The film starts with private military contractor Jack Da Silva arriving in Benghazi. New-arrival Jack joins a team of ex-military men providing security for a covert CIA compound. Nearby, is a newly established U.S. Diplomatic outpost.
When the local political situation suddenly deteriorates. Ambassador J. Christopher Stevens finds his Diplomatic outpost under attack by Islamic Extremists and angry locals. Jack and his team of ex-military servicemen realize they're the only personnel on the ground who can mount a rescue mission to save the Ambassador. The six-man team must fight their way through the streets to reach the besieged outpost.
It’s during the attack on the Ambassadors compound that the movie shifts up a gear. Director Michael Bay handles the battle scenes impressively. These sequences have a frantic energy which sweeps the audience along. The scenes are reminiscent of Bay’s earlier work on the Transformers franchise.

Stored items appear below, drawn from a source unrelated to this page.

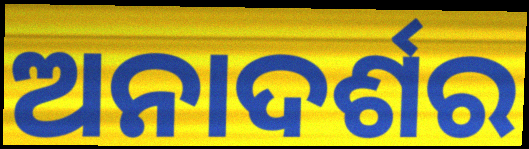
ଅନାଦର୍ଶରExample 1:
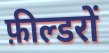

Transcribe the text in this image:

फ़ील्डरों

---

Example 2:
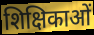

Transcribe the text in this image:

शिक्षिकाओं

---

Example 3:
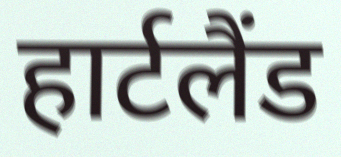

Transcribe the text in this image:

हार्टलैंड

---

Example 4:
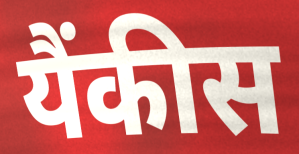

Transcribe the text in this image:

यैंकीस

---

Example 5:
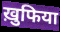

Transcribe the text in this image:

ख़ुफियाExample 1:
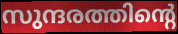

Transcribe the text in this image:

സുന്ദരത്തിന്റെ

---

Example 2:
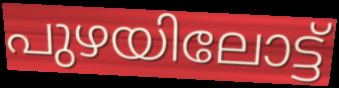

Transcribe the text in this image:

പുഴയിലോട്ട്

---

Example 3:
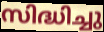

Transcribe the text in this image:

സിദ്ധിച്ചു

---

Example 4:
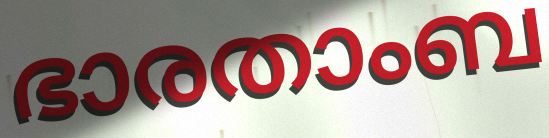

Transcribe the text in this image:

ഭാരതാംബ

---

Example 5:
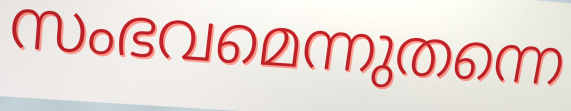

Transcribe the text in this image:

സംഭവമെന്നുതന്നെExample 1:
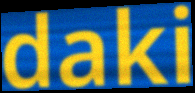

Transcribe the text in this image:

daki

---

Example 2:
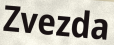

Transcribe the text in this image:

Zvezda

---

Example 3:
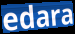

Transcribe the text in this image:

edara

Critics have complained that 13 Hours lacks nuance. It’s true, this movie doesn’t have the depth of ‘Blackhawk Down’ or ‘Beasts Of No Nation’. But that doesn’t necessarily make this a bad film – on the contrary, I really enjoyed it. Despite the weak dialogue and occasional cliche. This feels like a good old fashion war movie. Nothing here is overly politicised, this film is unashamedly action packed and never pretends to be anything other than what it is. If you want a thought-provoking war film, try the excellent Generation War (review here). However, if you want a testosterone-fuelled bulletfest, watch 13 Hours.
Update: Unfortunately, 13 Hours is no longer available on Netflix. You can rent it on Amazon but it is not included with the Prime subscription.